A dix jours des élections générales en Equateur, Diane Rodriguez espère bien bousculer ce petit pays andin en devenant le premier parlementaire transsexuel de son histoire, dans le sillage d'un mouvement qui prend de l'ampleur en Amérique latine.

Cela fait des années que cette étudiante en psychologie de 30 ans, dont le nom de baptême est Luis Benedicto, lutte en faveur des minorités sexuelles face aux réticences d'une population de 14 millions d'habitants, dont 85% de catholiques.

"Mon objectif, ce sera toutes les minorités, les groupes ethniques vulnérables et les causes féministes", affirme dans un entretien accordé à l'AFP cette candidate au corps potelé et aux cheveux frisés, qui défendra les couleurs du parti de gauche Rupture 25 (en référence à sa création 25 ans après la dictature, en 2004).

Née dans le port de Guayaquil (sud-ouest), seconde ville équatorienne et poumon économique du pays, cette activiste tentera de décrocher un siège au Congrès lors du scrutin du 17 février prochain, jour des élections parlementaires mais aussi présidentielles, dont l'actuel chef de l'Etat, Rafael Correa, est donné grand favori dans les sondages.

Au pouvoir depuis 2007, M. Correa, l'un des porte-drapeaux de la gauche radicale dans la région, a fait adopter l'année suivante une Constitution qui sanctionne toute forme de discrimination sexuelle.

Un progrès insuffisant, selon Diane Rodriguez, qui entend bien pousser le dirigeant socialiste à légaliser le mariage des homosexuels, une option que ce dernier a jusqu'ici exclu, tout comme son principal rival à la présidentielle, l'ancien banquier de droite Guillermo Lasso, même si ce dernier est favorable aux unions civiles entre personnes du même sexe.

Les autres candidats présidentiels ne sont pas tous aussi progressistes, à l'image de Nelson Zavala, un pasteur évangéliste, crédité d'à peine 1% des intentions de vote, selon qui l'homosexualité est un "trouble mental" et un "pêché".

L'hostilité d'une partie de la société équatorienne n'est pas nouvelle pour la candidate.
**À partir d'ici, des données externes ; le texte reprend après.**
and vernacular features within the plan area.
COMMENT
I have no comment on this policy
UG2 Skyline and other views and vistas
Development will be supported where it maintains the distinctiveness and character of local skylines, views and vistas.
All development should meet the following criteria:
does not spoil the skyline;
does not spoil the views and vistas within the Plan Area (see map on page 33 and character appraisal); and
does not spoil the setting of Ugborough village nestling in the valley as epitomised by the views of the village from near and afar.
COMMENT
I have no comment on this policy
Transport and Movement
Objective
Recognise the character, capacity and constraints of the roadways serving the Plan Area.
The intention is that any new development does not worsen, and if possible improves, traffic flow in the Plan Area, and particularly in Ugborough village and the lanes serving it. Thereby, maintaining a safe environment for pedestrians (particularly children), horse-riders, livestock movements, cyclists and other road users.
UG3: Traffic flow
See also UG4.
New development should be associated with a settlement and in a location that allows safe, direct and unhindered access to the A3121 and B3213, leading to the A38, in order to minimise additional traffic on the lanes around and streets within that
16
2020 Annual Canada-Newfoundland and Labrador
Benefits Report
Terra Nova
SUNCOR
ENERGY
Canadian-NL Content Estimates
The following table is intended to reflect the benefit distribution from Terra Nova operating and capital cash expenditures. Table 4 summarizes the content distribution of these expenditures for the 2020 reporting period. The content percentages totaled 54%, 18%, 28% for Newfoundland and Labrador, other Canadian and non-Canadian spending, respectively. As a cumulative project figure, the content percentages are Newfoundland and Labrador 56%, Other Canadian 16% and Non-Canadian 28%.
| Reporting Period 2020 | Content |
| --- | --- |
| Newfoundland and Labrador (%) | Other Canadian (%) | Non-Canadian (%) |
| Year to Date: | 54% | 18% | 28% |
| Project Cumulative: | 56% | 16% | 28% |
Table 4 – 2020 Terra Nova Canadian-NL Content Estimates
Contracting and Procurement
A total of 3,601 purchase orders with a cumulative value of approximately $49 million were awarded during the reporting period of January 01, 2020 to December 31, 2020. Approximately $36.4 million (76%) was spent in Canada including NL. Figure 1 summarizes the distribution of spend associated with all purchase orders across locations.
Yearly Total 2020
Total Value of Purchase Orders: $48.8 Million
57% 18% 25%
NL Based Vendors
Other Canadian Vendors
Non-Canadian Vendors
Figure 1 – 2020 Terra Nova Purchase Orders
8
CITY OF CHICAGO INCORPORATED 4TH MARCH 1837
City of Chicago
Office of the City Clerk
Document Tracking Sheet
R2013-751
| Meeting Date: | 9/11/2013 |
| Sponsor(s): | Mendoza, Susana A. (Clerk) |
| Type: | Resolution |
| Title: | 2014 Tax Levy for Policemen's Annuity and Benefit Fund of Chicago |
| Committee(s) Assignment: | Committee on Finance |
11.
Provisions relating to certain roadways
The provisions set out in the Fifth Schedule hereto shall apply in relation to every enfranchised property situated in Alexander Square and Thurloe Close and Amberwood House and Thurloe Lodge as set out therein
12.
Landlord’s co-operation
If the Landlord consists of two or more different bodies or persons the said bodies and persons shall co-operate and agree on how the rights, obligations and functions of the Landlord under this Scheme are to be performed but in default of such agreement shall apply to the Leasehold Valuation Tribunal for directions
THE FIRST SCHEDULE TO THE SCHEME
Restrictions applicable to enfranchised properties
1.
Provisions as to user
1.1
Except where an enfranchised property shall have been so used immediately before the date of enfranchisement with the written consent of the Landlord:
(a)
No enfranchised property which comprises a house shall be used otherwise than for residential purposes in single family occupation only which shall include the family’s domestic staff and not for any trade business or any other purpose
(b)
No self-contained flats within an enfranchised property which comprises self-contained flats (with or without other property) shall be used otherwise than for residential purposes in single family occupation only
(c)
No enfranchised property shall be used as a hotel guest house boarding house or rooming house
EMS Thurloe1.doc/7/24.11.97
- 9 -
La révolution intime vécue par cette activiste eut lieu à l'âge de 16 ans, avec la révélation de son identité féminine. Lorsque l'adolescent se confia alors à ses parents, ces derniers le chassèrent de leur maison.

Après avoir dû se prostituer pour survivre, Diane ne put regagner le logis familial qu'à condition de s'inscrire à des activités religieuses, ce qu'elle fit tout en suivant une thérapie hormonale. "Je voulais développer librement ma sexualité et prenais des médicaments en cachette", raconte-t-elle.

Sa transformation physique lui vaut le rejet de ses camarades d'université, ainsi que maints déboires professionnels. Après avoir une nouvelle fois perdu son emploi dans un hôtel, Diane décide de réagir et porte plainte pour être réintégrée, en tant que salarié féminin.

"L'avocat disait que c'était impossible car mon nom masculin figurait sur mes papiers d'identité. J'ai donc décidé de le modifier à l'Etat civil, qui a refusé de le faire malgré la Constitution imposant la reconnaissance de l'identité sexuelle", raconte-t-elle.

Au terme d'une bataille juridique, l'administration lui accorde enfin en 2009 de nouveaux papiers qui mentionnent son nom de femme mais conserve la mention "sexe masculin". Le début d'une autre procédure, actuellement en cours, pour Diane, qui milite désormais pour que les documents fassent référence au "genre" et non au "sexe".

Avec l'appui de plusieurs ONG, l'activiste, qui a fondé en 2008 sa propre association ""Silhouette X", dédiée aux droits des transsexuels, a lancé une campagne baptisée "Mon genre sur ma carte (d'identité)", afin que chacun puisse choisir d'y inscrire son identité sexuelle. Son éventuelle élection au Congrès donnerait évidemment un grand coup de pouce à son combat.

Si cette candidature est inédite en Equateur, elle ne constitue pas un cas isolé dans le reste de l'Amérique latine. En 2005, l'avocate vénézuélienne Tamara Adrian a également brigué un siège parlementaire avant d'y renoncer, estimant que la loi ne garantissait pas l'égalité pour les minorités.

Au Chili, un autre transsexuel, devenue femme après une opération chirurgicale il y a quatre ans, est aussi candidate aux élections législatives dans son pays.